EXCERPTED TEXT:
□ □ □ □

It’s beginning to look a lot like holiday campaign planning time!
Holiday retail sales in 2016 accounted for $658.3 billion in sales. 12.6% in online sales alone. Mobile conversions have for the first time ever outperformed desktop globally, with 53% of conversions coming from a mobile device.
Mind-blown yet? Shoppers are showing more confidence during the holiday season. That is just one example of how consumer behavior is changing in this regard. Given the importance of the season, well-timed planning and preparation are necessary to maximize your success during the holidays.
Time spent on social media starts increasing in early October and reaches its peak around New Year’s Eve. Consumers look to their newsfeeds for gift ideas before and during the holidays so this is an opportunity for you to grow your business, drive product awareness and, above all, reach your audience. Those of you panicking right about now, don’t worry, you still have time.
In this article, I will share some tactical best practices to help you prepare for the holiday season – and make the most of your campaigns across Facebook, Instagram and the other top networks.
Cozy up with some tea and let’s get planning!

□ □ □ □

SHORT TASK: Copy the holiday planning text word for word from "Time spent on" to "still have time.". The items that come next have nothing to do with the holiday planning text.

(Collected data)

□ □ □ □

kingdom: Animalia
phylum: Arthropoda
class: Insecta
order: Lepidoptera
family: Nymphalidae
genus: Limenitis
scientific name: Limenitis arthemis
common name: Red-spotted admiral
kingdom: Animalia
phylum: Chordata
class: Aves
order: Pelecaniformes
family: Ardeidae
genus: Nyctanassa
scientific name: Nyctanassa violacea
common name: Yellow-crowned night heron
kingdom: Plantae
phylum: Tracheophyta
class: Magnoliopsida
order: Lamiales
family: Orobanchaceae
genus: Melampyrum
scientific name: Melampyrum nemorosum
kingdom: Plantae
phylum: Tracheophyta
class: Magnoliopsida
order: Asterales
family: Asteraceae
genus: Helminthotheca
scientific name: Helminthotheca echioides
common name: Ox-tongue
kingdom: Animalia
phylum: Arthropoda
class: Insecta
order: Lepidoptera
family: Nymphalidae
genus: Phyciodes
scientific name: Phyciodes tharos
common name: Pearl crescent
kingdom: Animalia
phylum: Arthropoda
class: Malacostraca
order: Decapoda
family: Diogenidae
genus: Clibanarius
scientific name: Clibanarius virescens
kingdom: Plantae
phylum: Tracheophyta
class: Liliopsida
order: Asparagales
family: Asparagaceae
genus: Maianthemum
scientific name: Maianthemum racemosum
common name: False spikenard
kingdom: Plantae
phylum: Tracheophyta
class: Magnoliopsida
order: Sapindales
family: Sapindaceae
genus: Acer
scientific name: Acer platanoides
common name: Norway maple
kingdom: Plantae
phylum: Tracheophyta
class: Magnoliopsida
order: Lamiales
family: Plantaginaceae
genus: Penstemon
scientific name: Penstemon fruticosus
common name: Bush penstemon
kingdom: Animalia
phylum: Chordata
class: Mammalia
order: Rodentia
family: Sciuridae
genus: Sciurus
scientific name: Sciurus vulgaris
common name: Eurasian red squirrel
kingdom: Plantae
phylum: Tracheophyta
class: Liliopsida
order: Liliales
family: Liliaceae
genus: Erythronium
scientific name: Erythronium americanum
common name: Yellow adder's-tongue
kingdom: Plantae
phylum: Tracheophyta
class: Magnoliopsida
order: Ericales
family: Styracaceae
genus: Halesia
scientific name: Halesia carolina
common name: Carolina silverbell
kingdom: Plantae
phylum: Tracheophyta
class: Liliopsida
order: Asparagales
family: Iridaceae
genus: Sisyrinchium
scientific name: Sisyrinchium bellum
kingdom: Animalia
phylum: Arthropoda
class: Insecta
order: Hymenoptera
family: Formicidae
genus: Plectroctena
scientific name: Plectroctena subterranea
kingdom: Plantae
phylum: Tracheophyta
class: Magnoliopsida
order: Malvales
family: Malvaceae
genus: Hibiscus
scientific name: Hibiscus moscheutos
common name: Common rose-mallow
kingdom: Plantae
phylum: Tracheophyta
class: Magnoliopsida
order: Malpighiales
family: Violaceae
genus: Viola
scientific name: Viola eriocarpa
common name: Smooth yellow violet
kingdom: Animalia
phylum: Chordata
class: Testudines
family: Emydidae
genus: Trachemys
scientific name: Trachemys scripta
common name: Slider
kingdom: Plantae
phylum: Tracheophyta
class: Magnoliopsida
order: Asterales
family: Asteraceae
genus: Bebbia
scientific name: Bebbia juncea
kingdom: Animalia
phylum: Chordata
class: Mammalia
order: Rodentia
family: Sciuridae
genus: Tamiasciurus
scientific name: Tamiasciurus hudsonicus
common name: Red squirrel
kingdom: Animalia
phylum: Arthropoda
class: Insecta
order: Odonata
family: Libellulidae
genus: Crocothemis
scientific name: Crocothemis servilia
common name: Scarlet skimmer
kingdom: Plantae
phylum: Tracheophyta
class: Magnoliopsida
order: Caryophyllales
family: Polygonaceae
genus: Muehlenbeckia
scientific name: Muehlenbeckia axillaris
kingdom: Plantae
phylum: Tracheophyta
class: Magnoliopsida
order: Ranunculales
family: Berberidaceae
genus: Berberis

□ □ □ □

SOLUTION TO THIS EXERCISE:
Time spent on social media starts increasing in early October and reaches its peak around New Year’s Eve. Consumers look to their newsfeeds for gift ideas before and during the holidays so this is an opportunity for you to grow your business, drive product awareness and, above all, reach your audience. Those of you panicking right about now, don’t worry, you still have time.